== What you should do ==
Show every line of the records below that contains the word "this", treating uppercase and lowercase letters as different.

[Chart analysis data]
▼

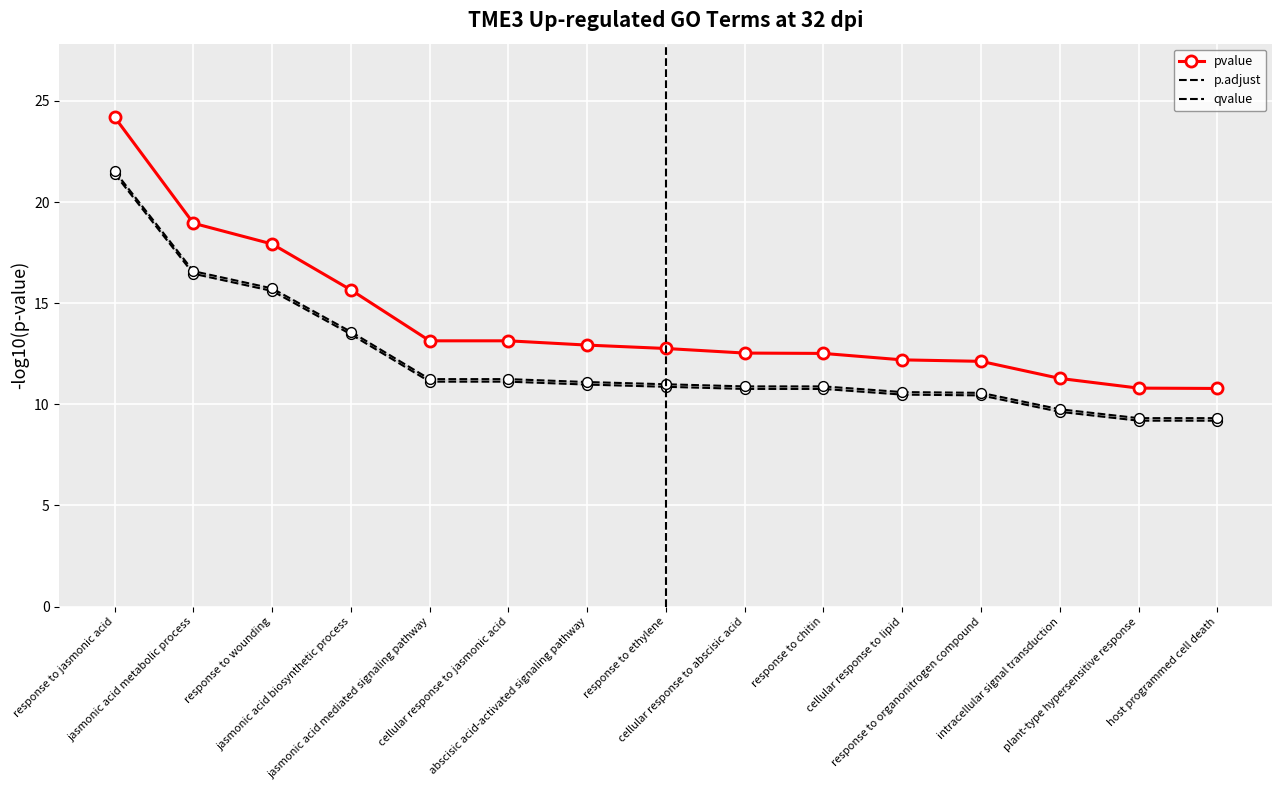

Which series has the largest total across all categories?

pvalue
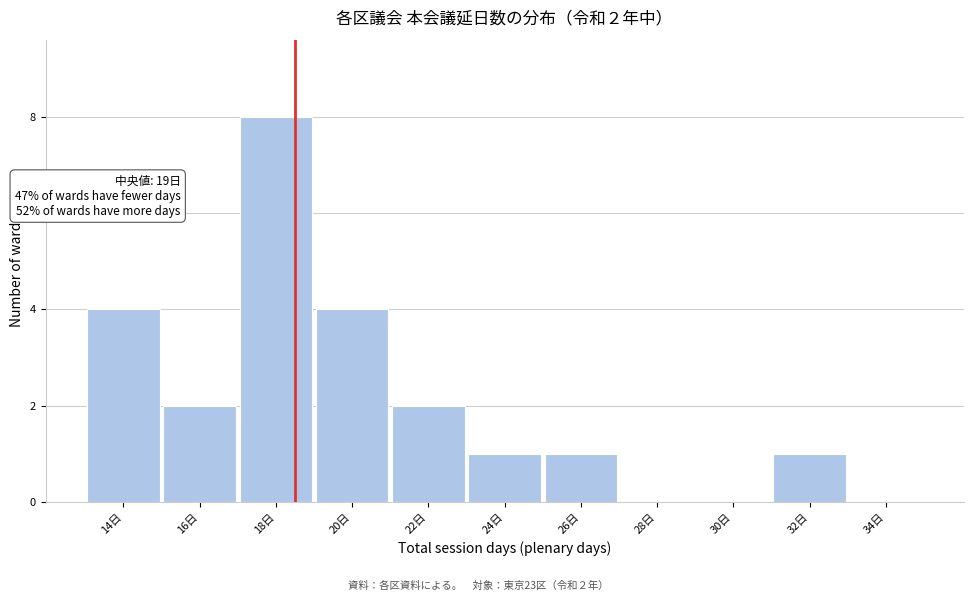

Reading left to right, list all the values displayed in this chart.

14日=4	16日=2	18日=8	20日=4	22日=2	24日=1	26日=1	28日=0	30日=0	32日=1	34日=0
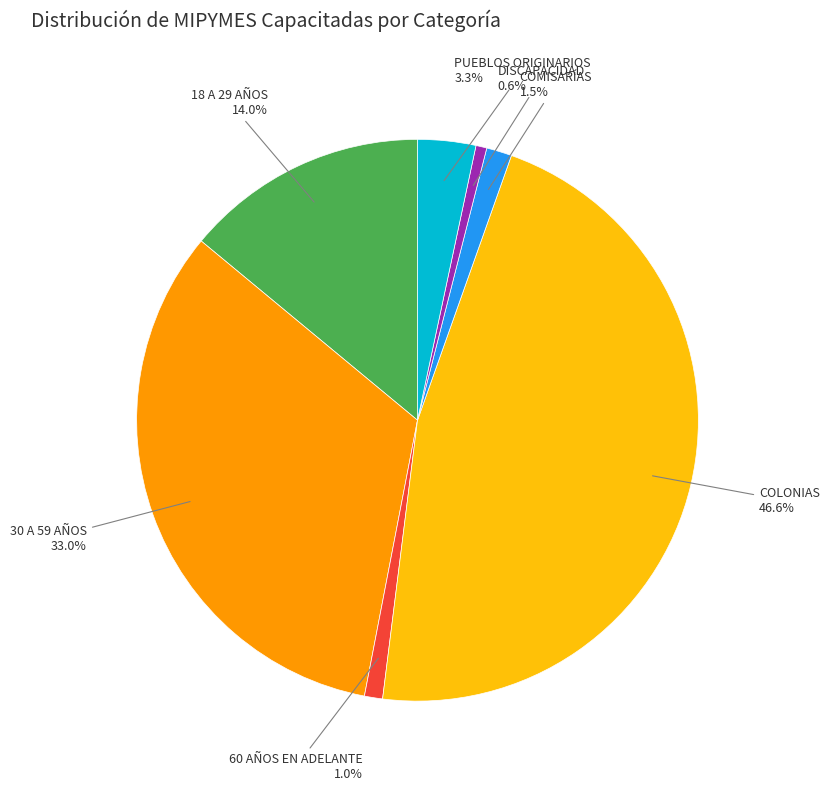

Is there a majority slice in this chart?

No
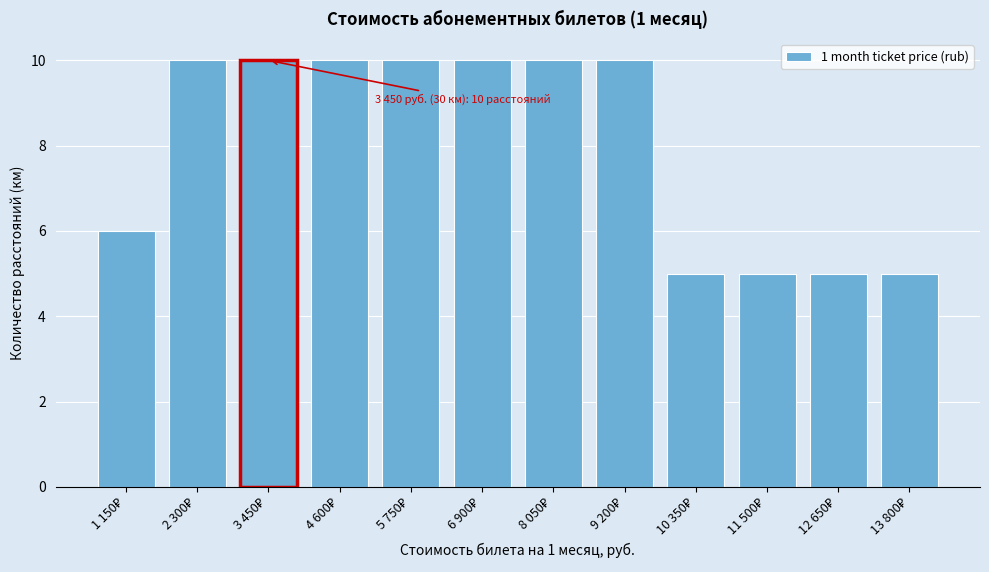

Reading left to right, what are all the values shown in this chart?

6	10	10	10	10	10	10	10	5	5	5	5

▲

== Exercise response ==
Reading left to right, list all the values displayed in this chart.
Is there a majority slice in this chart?
Reading left to right, what are all the values shown in this chart?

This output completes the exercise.